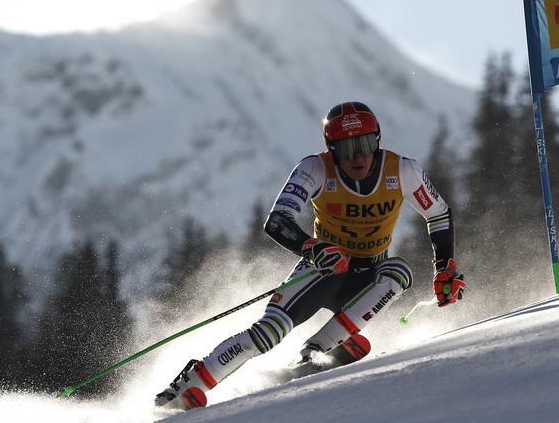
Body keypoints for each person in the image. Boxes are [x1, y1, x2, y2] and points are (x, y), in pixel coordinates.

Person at [155, 101, 465, 411]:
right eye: (346, 149)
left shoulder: (402, 170)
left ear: (378, 141)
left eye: (366, 144)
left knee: (399, 272)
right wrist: (313, 248)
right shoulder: (315, 168)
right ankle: (188, 386)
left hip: (369, 273)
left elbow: (438, 214)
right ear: (332, 149)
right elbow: (277, 221)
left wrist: (445, 268)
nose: (358, 156)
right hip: (324, 271)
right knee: (269, 332)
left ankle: (316, 350)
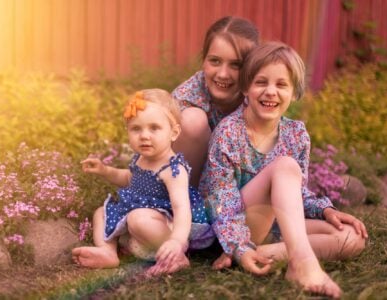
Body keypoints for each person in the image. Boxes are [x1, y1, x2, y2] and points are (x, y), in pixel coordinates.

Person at [199, 42, 368, 299]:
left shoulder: (296, 134)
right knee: (285, 166)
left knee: (352, 238)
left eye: (281, 85)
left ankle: (267, 254)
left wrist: (326, 210)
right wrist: (238, 244)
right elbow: (219, 202)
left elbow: (297, 194)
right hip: (236, 224)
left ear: (294, 93)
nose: (270, 92)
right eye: (261, 82)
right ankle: (302, 264)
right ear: (245, 88)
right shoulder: (228, 133)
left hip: (278, 229)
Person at [72, 89, 214, 276]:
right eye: (136, 128)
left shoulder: (173, 169)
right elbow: (130, 179)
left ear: (174, 132)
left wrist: (177, 241)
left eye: (154, 128)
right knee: (101, 213)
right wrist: (104, 170)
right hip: (143, 212)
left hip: (168, 223)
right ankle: (107, 252)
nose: (144, 136)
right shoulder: (141, 157)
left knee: (138, 219)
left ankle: (176, 257)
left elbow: (182, 209)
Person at [172, 16, 259, 187]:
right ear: (204, 60)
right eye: (215, 61)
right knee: (193, 121)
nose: (223, 74)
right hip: (178, 187)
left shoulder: (257, 96)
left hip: (232, 194)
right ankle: (186, 205)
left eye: (236, 65)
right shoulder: (186, 97)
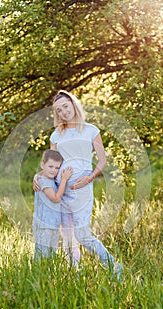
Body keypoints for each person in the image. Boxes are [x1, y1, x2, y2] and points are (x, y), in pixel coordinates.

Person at [33, 90, 124, 279]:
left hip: (82, 188)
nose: (64, 112)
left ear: (73, 104)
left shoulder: (91, 130)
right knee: (67, 237)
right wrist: (39, 175)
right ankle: (74, 274)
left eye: (66, 106)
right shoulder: (56, 135)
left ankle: (116, 268)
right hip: (61, 188)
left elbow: (102, 161)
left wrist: (90, 178)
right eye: (59, 110)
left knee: (83, 235)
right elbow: (53, 162)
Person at [32, 149, 73, 259]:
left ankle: (47, 275)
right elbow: (56, 198)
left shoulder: (51, 180)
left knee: (50, 254)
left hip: (53, 224)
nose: (54, 170)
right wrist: (64, 179)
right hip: (44, 225)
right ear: (42, 165)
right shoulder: (43, 181)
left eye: (57, 168)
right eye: (50, 167)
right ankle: (38, 274)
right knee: (42, 254)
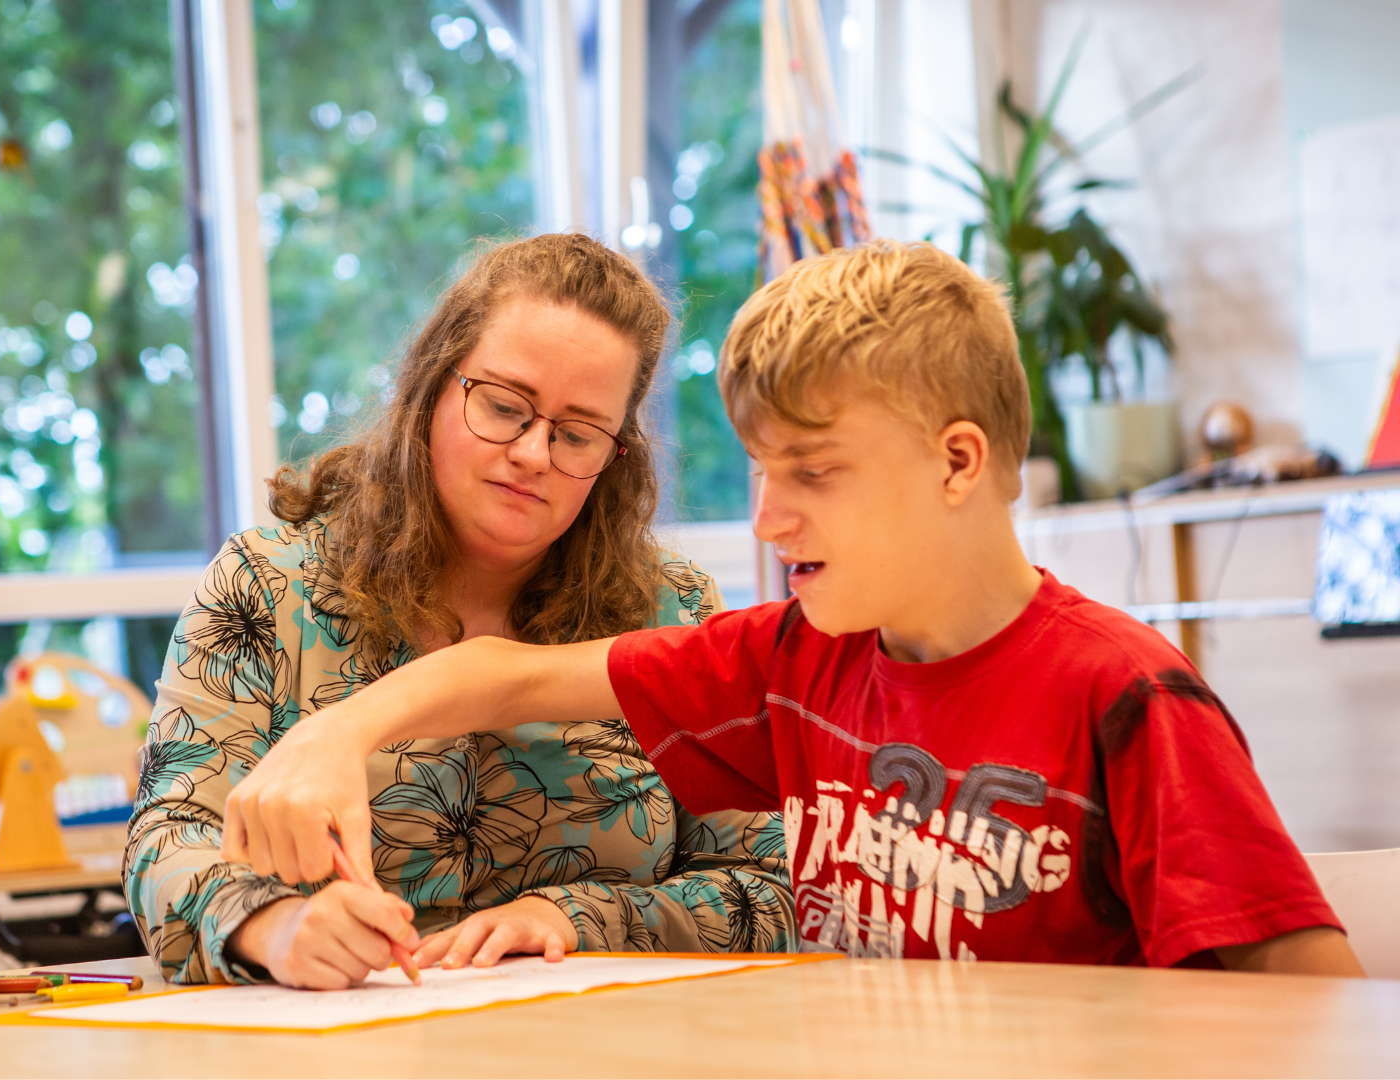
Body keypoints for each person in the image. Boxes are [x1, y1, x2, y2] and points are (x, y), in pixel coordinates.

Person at [218, 239, 1364, 975]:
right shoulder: (792, 661)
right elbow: (504, 675)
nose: (769, 520)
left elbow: (1313, 1012)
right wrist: (335, 732)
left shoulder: (1124, 694)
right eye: (760, 475)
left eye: (814, 475)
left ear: (958, 462)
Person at [124, 234, 795, 990]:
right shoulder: (266, 586)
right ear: (432, 386)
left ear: (617, 456)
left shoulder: (672, 609)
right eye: (505, 407)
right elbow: (167, 841)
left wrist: (577, 919)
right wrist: (277, 929)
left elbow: (772, 884)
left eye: (576, 434)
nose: (533, 453)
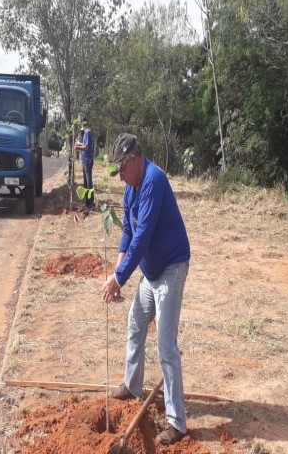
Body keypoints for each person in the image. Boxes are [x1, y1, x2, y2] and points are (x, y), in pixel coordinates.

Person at [101, 133, 190, 446]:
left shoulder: (153, 181)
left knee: (165, 344)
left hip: (171, 267)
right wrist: (116, 271)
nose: (121, 175)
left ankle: (177, 423)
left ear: (134, 160)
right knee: (135, 324)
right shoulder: (131, 188)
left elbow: (142, 237)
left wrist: (120, 278)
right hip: (151, 273)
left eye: (122, 168)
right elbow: (127, 232)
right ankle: (132, 386)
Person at [74, 119, 95, 210]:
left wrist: (77, 147)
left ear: (83, 126)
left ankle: (91, 203)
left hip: (87, 161)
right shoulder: (87, 133)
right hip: (85, 161)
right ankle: (87, 203)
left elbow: (86, 147)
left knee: (88, 183)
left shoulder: (87, 132)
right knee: (86, 183)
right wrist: (79, 143)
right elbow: (86, 144)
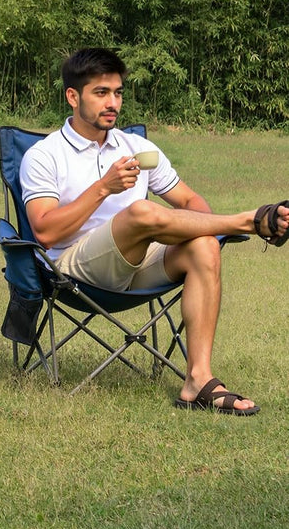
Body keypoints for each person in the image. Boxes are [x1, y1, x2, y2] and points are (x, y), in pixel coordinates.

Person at [20, 47, 288, 415]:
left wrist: (198, 230)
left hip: (137, 262)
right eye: (101, 93)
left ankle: (198, 381)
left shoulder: (138, 148)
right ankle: (247, 222)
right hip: (73, 270)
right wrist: (103, 187)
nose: (113, 103)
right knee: (140, 211)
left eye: (118, 93)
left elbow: (191, 201)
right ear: (73, 96)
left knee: (204, 246)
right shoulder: (44, 155)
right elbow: (46, 232)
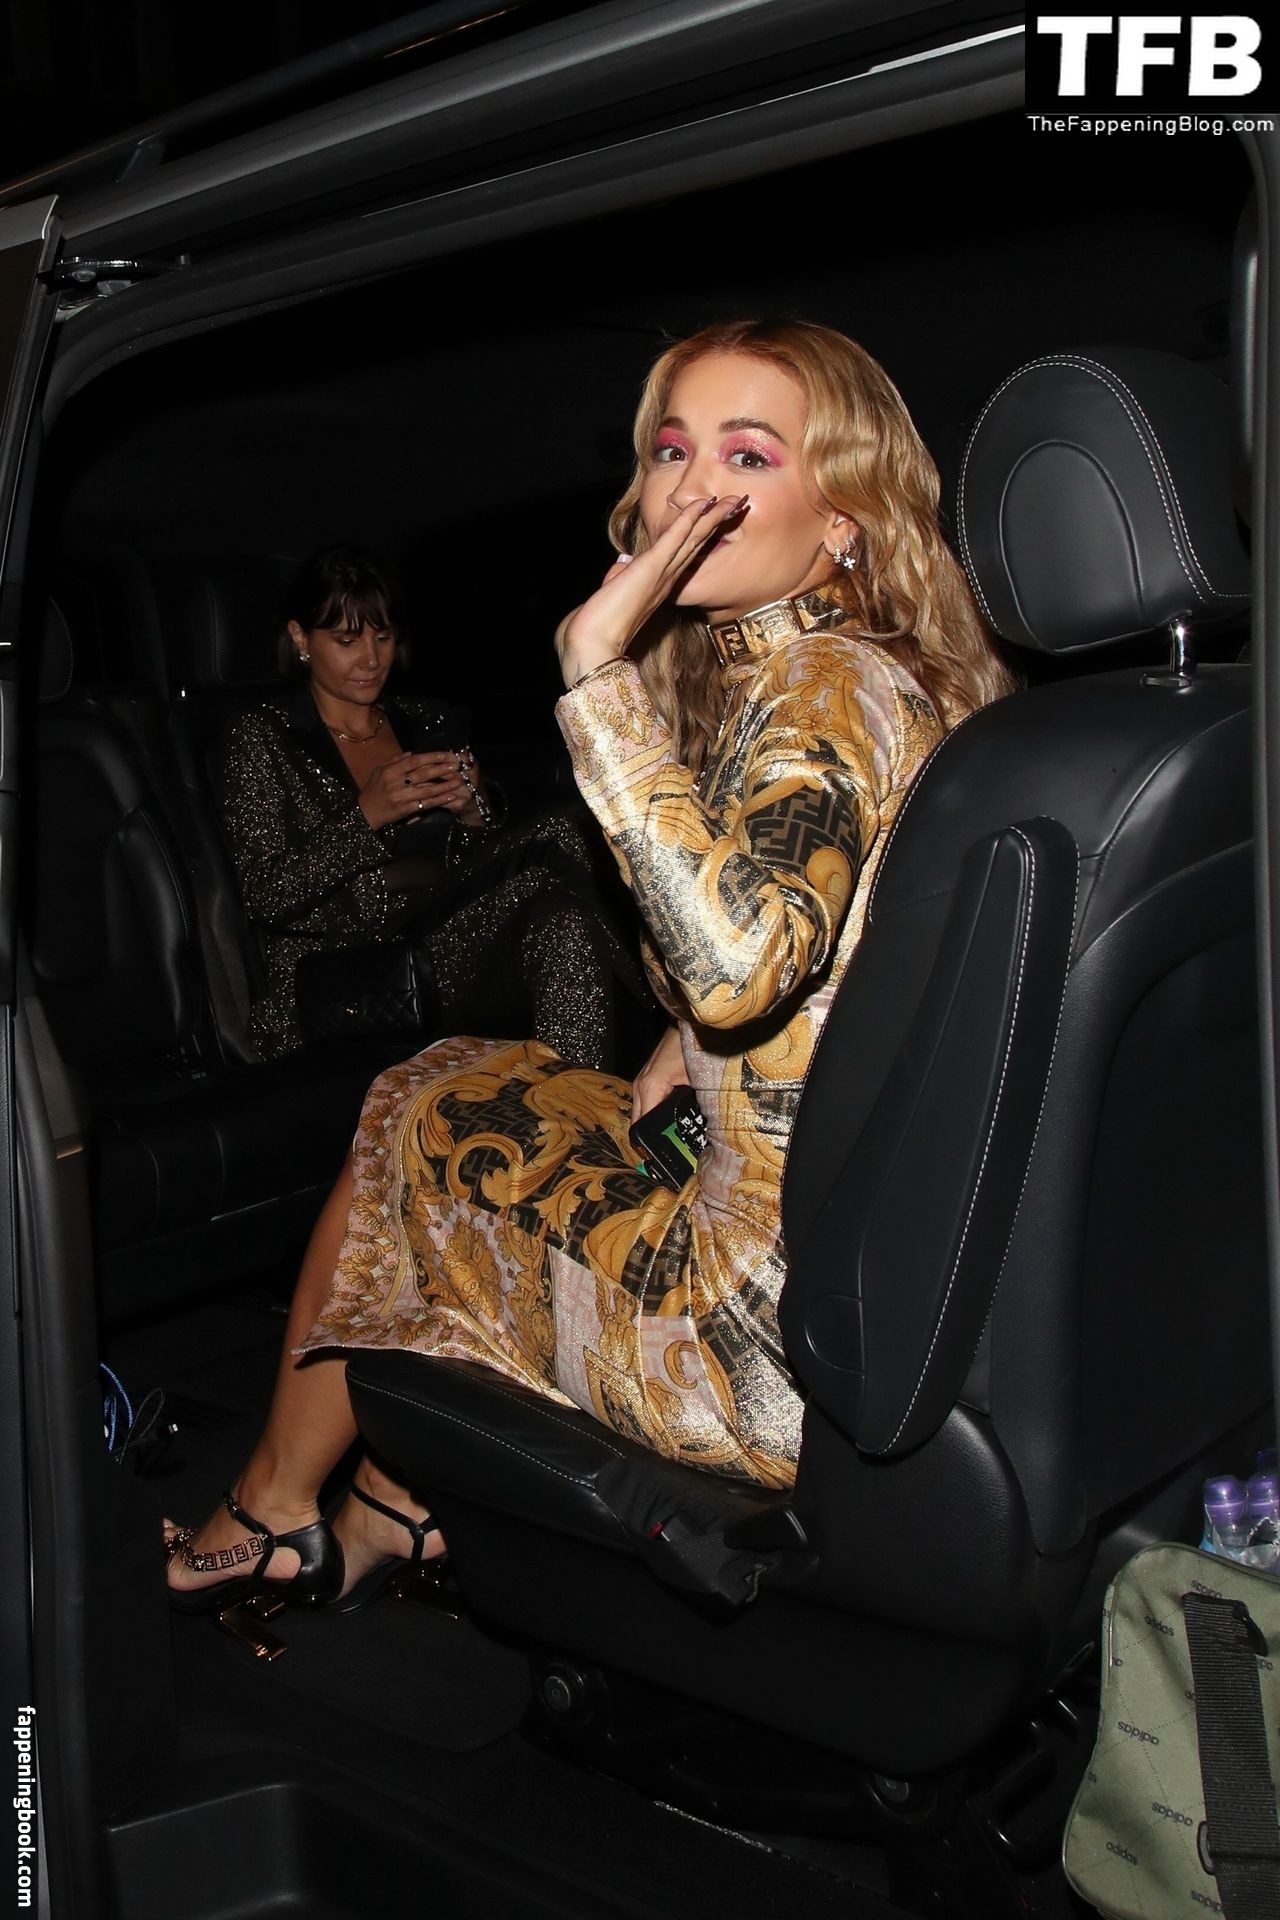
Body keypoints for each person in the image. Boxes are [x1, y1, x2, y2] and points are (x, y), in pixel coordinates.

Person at [167, 320, 1014, 1614]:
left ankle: (276, 1513)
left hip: (755, 1330)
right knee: (454, 1086)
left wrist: (594, 674)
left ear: (844, 513)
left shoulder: (822, 687)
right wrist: (685, 1035)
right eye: (673, 450)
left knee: (414, 1115)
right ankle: (388, 1499)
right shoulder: (888, 673)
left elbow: (741, 964)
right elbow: (827, 951)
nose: (689, 488)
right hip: (865, 1248)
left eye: (747, 454)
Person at [222, 545, 642, 1069]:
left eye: (382, 637)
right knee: (561, 835)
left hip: (440, 943)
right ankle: (681, 1000)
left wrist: (472, 813)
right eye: (347, 641)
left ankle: (575, 1108)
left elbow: (471, 870)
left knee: (563, 920)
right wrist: (366, 816)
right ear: (301, 638)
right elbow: (266, 896)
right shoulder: (264, 738)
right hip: (344, 974)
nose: (371, 660)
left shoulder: (424, 722)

===============

* [Problem to solve] Hand back the exact lines from the start of the entries to the line with "right ankle: (74, 274)", both ends kept and pictures left out.

* [Answer below]
Body keypoints for each person in the image. Boxes are [x1, y1, x2, y2] and points are (x, y), in pixel coordinates.

Person at [155, 101, 465, 411]:
right eye: (346, 149)
left shoulder: (402, 170)
left ear: (378, 141)
left eye: (366, 144)
left knee: (399, 272)
right wrist: (313, 248)
right shoulder: (315, 168)
right ankle: (188, 386)
left hip: (369, 273)
left elbow: (438, 214)
right ear: (332, 149)
right elbow: (277, 221)
left wrist: (445, 268)
nose: (358, 156)
right hip: (324, 271)
right knee: (269, 332)
left ankle: (316, 350)
Body keypoints for each person in the image. Boxes are [x1, y1, x2, y2] and points are (x, y), in pixel coordinates.

Person at [199, 42, 368, 299]:
left shoulder: (296, 134)
right knee: (285, 166)
left knee: (352, 238)
left eye: (281, 85)
left ankle: (267, 254)
left wrist: (326, 210)
right wrist: (238, 244)
right elbow: (219, 202)
left elbow: (297, 194)
right hip: (236, 224)
left ear: (294, 93)
nose: (270, 92)
right eye: (261, 82)
right ankle: (302, 264)
right ear: (245, 88)
right shoulder: (228, 133)
left hip: (278, 229)
Person at [72, 89, 214, 276]:
right eye: (136, 128)
left shoulder: (173, 169)
right elbow: (130, 179)
left ear: (174, 132)
left wrist: (177, 241)
left eye: (154, 128)
right knee: (101, 213)
right wrist: (104, 170)
right hip: (143, 212)
left hip: (168, 223)
right ankle: (107, 252)
nose: (144, 136)
right shoulder: (141, 157)
left knee: (138, 219)
left ankle: (176, 257)
left elbow: (182, 209)
Person at [172, 16, 259, 187]:
right ear: (204, 60)
right eye: (215, 61)
right knee: (193, 121)
nose: (223, 74)
right hip: (178, 187)
left shoulder: (257, 96)
left hip: (232, 194)
right ankle: (186, 205)
left eye: (236, 65)
right shoulder: (186, 97)
Body keypoints for each person in the image. Boxes are [x1, y1, x2, y2] and points are (x, y), in pixel coordinates.

Person at [33, 90, 124, 279]:
left hip: (82, 188)
nose: (64, 112)
left ear: (73, 104)
left shoulder: (91, 130)
right knee: (67, 237)
right wrist: (39, 175)
right ankle: (74, 274)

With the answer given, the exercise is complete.